Vasani and the gardener were outside the house near the well, where they had opened one of the pipes that carried cold clear water into the house. Vasani kept her fingers over the end of the pipe to direct the burbling flow into buckets that the gardener lined up around them. The buckets said FIRE on them, they were the big red ones usually filled with sand at the tea factory. Everyone had to bathe before the last rites. Madhu and Reema auntie were distributing clothes to anyone who was ready. White mundus for men, white saris for women. As the workers finished building the pyre, they came to the well, to accept a bucket and a tin cup to pour water over themselves. They took a sari or mundu and slipped behind the kitchen or into the servant quarters to change.

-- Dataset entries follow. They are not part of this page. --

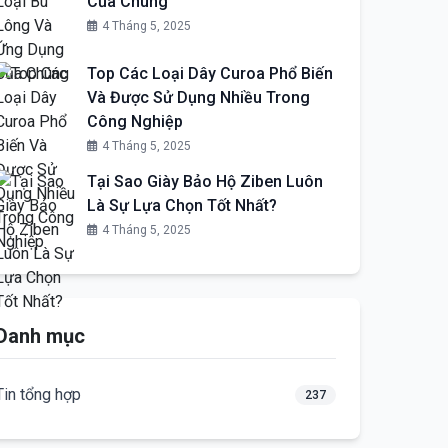
Của Chúng
4 Tháng 5, 2025
Top Các Loại Dây Curoa Phổ Biến
Và Được Sử Dụng Nhiều Trong
Công Nghiệp
4 Tháng 5, 2025
Tại Sao Giày Bảo Hộ Ziben Luôn
Là Sự Lựa Chọn Tốt Nhất?
4 Tháng 5, 2025
Danh mục
Tin tổng hợp
237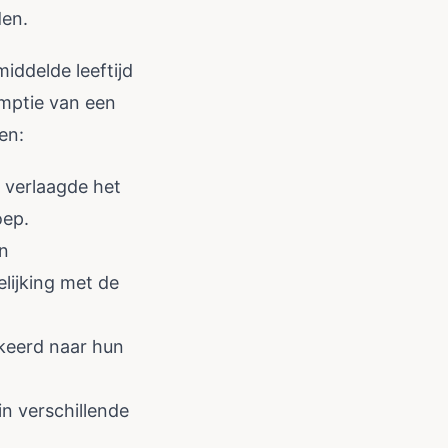
den.
iddelde leeftijd
umptie van een
en:
 verlaagde het
oep.
en
lijking met de
keerd naar hun
n verschillende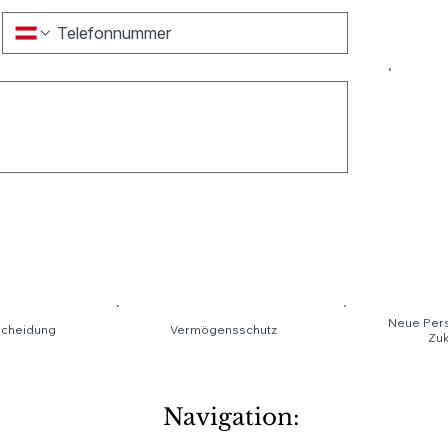
Neue Pers
 Scheidung
Zuk
Navigation: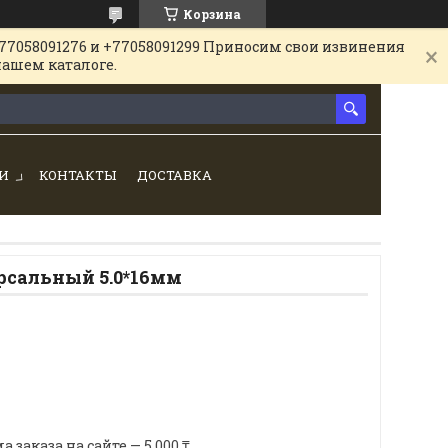
Корзина
77058091276 и +77058091299 Приносим свои извинения
нашем каталоге.
И
КОНТАКТЫ
ДОСТАВКА
рсальный 5.0*16мм
аказа на сайте — 5 000 ₸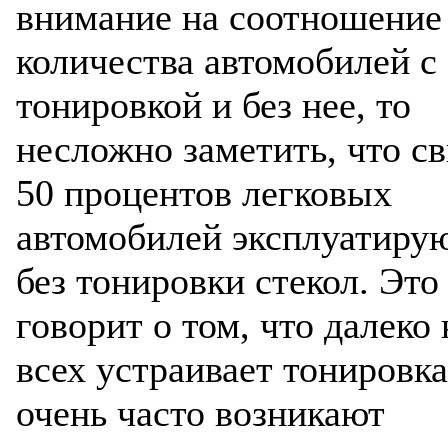
внимание на соотношение
Разработ
автомоб
количества автомобилей с
тонировкой и без нее, то
несложно заметить, что с
50 процентов легковых
автомобилей эксплуатиру
Разработ
автомоби
без тонировки стекол. Это
говорит о том, что далеко 
всех устраивает тонировка
очень часто возникают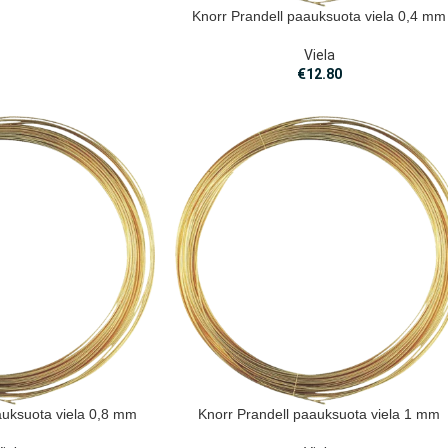
Knorr Prandell paauksuota viela 0,4 mm
Viela
€
12.80
auksuota viela 0,8 mm
Knorr Prandell paauksuota viela 1 mm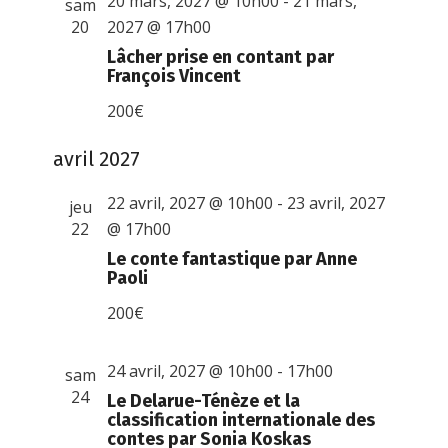
20 mars, 2027 @ 10h00
-
21 mars,
sam
20
2027 @ 17h00
Lâcher prise en contant par
François Vincent
200€
avril 2027
22 avril, 2027 @ 10h00
-
23 avril, 2027
jeu
22
@ 17h00
Le conte fantastique par Anne
Paoli
200€
24 avril, 2027 @ 10h00
-
17h00
sam
24
Le Delarue-Ténèze et la
classification internationale des
contes par Sonia Koskas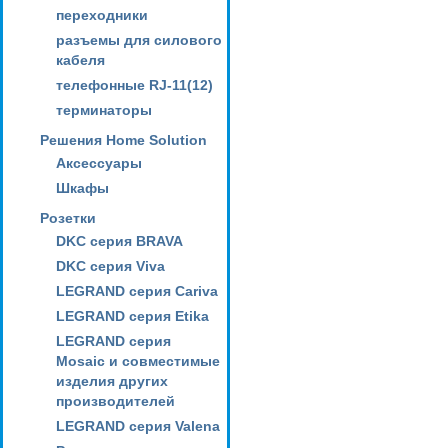
переходники
разъемы для силового
кабеля
телефонные RJ-11(12)
терминаторы
Решения Home Solution
Аксессуары
Шкафы
Розетки
DKC серия BRAVA
DKC серия Viva
LEGRAND серия Cariva
LEGRAND серия Etika
LEGRAND серия
Mosaic и совместимые
изделия других
производителей
LEGRAND серия Valena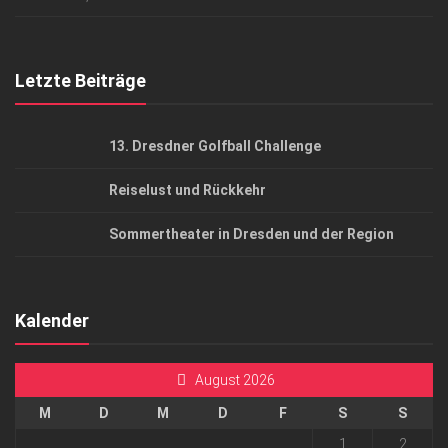
Top Gesundheitsforum Dresden / Ostsachsen
Mediadaten
Letzte Beiträge
13. Dresdner Golfball Challenge
Reiselust und Rückkehr
Sommertheater in Dresden und der Region
Kalender
August 2026
M
D
M
D
F
S
S
1
2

Mother and many of the ladies bathed inside the house, simple, fast, cold baths, everyone emerging into bright sun with soft white cotton sticking to their wet skin, wet hair streaming down their backs. Reema auntie and Madhu and I bathed outside, each of us in four or five quick, deft motions, baptized in cold water from deep in the earth, blanketed in hot noon sun. Mother took me into Brindha’s room to help me with my sari, folding and pleating and draping. I looked for hairclips on the dresser to cover the cutaway spot in my hair. Brindha came into her room just as we were finishing, and started tugging clothes out of her dresser and armoires. She was wearing her school uniform.